Aron Pope, employment partner at Fox Williams, told People Management that the case was important in the line of decisions on the gig economy, but it was fact-specific, hinging on particular contractual clauses that were pertinent to Deliveroo but did not affect most other companies in the gig economy. Previous employment cases against the likes of Uber and CitySprint, he said, had considered what happened in practice rather than the nature of contracts.

Pope said Uber and other firms would be considering how to amend their contracts and otherwise implement the ruling’s findings. The decision, he added, would “help gig economy companies implement structures that show drivers are genuinely self-employed”.
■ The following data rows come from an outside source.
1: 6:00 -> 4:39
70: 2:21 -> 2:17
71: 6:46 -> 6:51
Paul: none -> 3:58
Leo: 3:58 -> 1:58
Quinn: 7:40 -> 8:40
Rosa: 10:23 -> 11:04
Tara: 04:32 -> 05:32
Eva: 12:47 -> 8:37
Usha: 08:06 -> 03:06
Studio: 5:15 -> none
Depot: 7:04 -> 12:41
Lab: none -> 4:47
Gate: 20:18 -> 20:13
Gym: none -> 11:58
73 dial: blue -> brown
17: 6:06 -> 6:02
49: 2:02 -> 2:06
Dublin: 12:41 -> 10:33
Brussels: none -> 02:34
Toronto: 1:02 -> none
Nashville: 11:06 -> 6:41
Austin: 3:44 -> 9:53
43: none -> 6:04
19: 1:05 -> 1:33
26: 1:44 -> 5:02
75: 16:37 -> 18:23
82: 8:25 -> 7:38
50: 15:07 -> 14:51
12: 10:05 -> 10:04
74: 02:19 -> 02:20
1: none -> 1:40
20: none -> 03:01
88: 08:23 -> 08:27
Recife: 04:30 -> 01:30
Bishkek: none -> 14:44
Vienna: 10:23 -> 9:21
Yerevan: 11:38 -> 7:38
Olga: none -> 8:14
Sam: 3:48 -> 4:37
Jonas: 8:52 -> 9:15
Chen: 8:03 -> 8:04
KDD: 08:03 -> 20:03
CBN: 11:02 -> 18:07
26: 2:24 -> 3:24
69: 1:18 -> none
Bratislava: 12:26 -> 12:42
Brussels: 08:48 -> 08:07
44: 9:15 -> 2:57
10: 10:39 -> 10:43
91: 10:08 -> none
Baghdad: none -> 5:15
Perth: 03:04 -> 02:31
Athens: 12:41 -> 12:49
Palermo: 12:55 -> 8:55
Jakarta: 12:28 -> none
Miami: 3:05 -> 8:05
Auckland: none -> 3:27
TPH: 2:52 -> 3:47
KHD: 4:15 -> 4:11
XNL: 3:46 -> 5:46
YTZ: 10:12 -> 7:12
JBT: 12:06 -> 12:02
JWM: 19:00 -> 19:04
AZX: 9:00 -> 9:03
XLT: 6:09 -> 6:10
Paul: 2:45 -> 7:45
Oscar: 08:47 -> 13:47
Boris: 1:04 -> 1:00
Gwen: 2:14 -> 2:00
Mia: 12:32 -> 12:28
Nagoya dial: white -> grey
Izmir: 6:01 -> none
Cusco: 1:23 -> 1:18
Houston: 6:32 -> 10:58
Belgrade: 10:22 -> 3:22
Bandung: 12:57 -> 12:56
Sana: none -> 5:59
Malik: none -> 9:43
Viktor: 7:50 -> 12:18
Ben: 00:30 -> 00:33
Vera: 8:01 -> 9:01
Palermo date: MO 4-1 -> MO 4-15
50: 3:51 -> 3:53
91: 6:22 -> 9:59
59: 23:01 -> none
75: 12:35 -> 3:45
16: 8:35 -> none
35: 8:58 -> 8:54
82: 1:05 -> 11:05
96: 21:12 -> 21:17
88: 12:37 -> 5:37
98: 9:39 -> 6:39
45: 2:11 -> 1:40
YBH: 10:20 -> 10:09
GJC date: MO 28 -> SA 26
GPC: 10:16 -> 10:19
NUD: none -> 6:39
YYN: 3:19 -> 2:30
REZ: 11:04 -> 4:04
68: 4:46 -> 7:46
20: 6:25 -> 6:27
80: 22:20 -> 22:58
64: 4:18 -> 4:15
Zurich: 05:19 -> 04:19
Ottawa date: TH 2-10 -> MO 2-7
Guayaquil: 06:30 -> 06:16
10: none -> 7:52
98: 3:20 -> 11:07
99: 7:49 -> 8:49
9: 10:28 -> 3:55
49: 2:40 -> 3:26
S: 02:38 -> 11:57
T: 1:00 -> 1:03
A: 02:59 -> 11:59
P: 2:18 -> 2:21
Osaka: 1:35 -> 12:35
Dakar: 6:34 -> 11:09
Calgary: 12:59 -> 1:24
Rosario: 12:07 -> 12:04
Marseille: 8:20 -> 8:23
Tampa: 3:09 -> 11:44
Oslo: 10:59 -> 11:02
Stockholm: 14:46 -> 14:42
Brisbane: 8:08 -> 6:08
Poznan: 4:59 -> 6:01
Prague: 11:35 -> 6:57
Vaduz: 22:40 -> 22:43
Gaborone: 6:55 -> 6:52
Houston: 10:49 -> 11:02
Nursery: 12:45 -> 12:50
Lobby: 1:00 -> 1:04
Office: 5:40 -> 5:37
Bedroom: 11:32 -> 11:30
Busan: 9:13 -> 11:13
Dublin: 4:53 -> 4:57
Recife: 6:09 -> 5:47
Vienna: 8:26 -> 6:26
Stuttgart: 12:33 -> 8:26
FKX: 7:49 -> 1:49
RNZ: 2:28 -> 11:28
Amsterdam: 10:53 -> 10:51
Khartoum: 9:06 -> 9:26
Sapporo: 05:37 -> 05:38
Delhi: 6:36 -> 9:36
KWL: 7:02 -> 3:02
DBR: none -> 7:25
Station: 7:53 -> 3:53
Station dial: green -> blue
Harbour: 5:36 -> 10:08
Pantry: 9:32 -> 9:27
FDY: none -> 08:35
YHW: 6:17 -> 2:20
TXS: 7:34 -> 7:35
The Independent Workers Union of Great Britain (IWGB), which brought the claim against Deliveroo after it refused to recognise it as representing drivers, said the ruling demonstrated the riders’ dissatisfaction with their terms and conditions.

It said the majority of Deliveroo riders wanted workers’ rights and union recognition, which this decision would deny them.

“It seems that after a series of defeats, finally a so-called gig economy company has found a way to game the system,” IWGB general secretary Dr Jason Moyer-Lee said in a statement.

“On the basis of a new contract introduced by Deliveroo’s army of lawyers just weeks before the tribunal hearing, the CAC decided that, because a rider can have a mate do a delivery for them, Deliveroo’s low-paid workers are not entitled to basic protections.” Deliveroo said it was lobbying for changes to employment law to allow it to offer self-employed riders injury pay and sick pay.

Crowley Woodford, employment partner at Ashurst, said that in rejecting the “current judicial trend”, the CAC had found that Deliveroo riders were not entitled to union recognition. That will be “a significant blow to the unions, which are trying to expand their membership within the gig economy by challenging the basis on which such employers engage and use their labour”.

The implications are potentially widespread. Seb Maley, CEO of Qdos Contractor, said the decision showed that employment law needed to be simplified. “The boundaries between what constitutes an employee, a contractor and even a gig economy worker must be made clearer for all parties involved,” he said.

Clarity was important given the “uncertainty” surrounding IR35 rules, which were designed to fight tax avoidance by self-employed contractors, he added. While the Deliveroo decision turned on substitution, “in recent public sector IR35 reform, substitution was a huge grey area”, Maley said.